RECORDS FOR THIS EXERCISE —
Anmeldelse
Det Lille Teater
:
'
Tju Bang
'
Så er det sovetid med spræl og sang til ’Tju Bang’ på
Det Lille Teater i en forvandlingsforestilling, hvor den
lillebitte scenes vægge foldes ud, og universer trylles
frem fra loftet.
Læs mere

YOUR OBJECTIVE — Lines containing the word "Teater": copy each of them from the material.

WRITTEN SOLUTION —
Det Lille Teater
Det Lille Teater i en forvandlingsforestilling, hvor den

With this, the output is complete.